Hormigas
Un par de libros de supervivencia que manejaba en una juventud de explorador solitario y viajero serrano, con más senderos a mis espaldas de los que recuerdo, coincidían en una curiosidad culinaria. Esto es, que las hormigas son un buen sustituto de la sal.
Nunca llegué a probarlo a conciencia, sencillamente porque no me apetecía sazonar la ensalada con bichitos o salar el huevo con algo que enturbiara sus colores papales.
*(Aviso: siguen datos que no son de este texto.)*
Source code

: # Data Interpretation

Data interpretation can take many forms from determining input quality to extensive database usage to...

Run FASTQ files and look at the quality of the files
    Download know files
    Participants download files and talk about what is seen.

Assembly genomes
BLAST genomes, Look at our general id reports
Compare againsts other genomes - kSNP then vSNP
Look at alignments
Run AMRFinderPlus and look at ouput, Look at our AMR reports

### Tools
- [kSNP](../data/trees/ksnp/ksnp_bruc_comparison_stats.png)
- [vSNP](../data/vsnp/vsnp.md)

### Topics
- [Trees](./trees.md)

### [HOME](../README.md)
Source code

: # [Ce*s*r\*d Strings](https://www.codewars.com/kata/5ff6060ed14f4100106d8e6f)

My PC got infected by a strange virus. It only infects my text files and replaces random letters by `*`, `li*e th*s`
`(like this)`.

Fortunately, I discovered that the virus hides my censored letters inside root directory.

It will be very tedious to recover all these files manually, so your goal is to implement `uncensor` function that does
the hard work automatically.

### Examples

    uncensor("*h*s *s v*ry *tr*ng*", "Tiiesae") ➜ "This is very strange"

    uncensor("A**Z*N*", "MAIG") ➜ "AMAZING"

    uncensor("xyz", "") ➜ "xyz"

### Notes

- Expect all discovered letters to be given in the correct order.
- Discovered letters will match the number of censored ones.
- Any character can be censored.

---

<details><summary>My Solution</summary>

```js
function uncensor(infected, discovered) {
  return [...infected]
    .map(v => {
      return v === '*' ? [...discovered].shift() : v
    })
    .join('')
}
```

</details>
Reconozco, sin embargo, que en la vida de fortuna de cientos de aventuras y acampadas, comiendo a veces con mucha suerte: con frío, sin luz, a ras del suelo... habré compartido mesa (es un decir) con hormigas, mosquitos y otros bichos. Quiero decir que los habré ingerido sin más.
Contaban que los legionarios comían lagartijas y crudas (se podían comer el rabo y como les sale de nuevo, tener comida para una buena temporada) (que no es rabo de toro, pero ante una necesidad...)
No he comido hormigas porque no tengo por qué comer hormigas. Además, me dan cierta pena. Las hormigas tan afanosas, tan ordenadas, siempre en caravana (pero sin atascos), tan cabezonas, tan fuertes y disciplinadas. Pobre hormigas si en vez de sustituir a la sal sustituyeran a la pimienta (que el color es más apropiado) o al azafrán (con lo caro que está) o al tabaco negro, o rubio (también hay hormigas rojas).
Ahora en mi casa hay hormigas. Qué digo hormigas, son hormiguitas de tan pequeñas, negritas, casi transparentes, que, en el suelo del baño, que es amarillo, se ven perfectamente.
Mi mujer se pone de los nervios, que si una plaga, que todos los años por esta fecha, que hay que eliminarlas, que mira por donde van, que mira donde se han subido... Y a mí me da cierta pena su inocencia, su vulnerabilidad, su inocuidad.
No sé si juntarlas y conducirlas como en Hamelín con azúcar a lugares menos alarmantes, llámense la calle, el patio, la casa de un vecino más tolerante, o meterlas en un salero para momentos de escasez.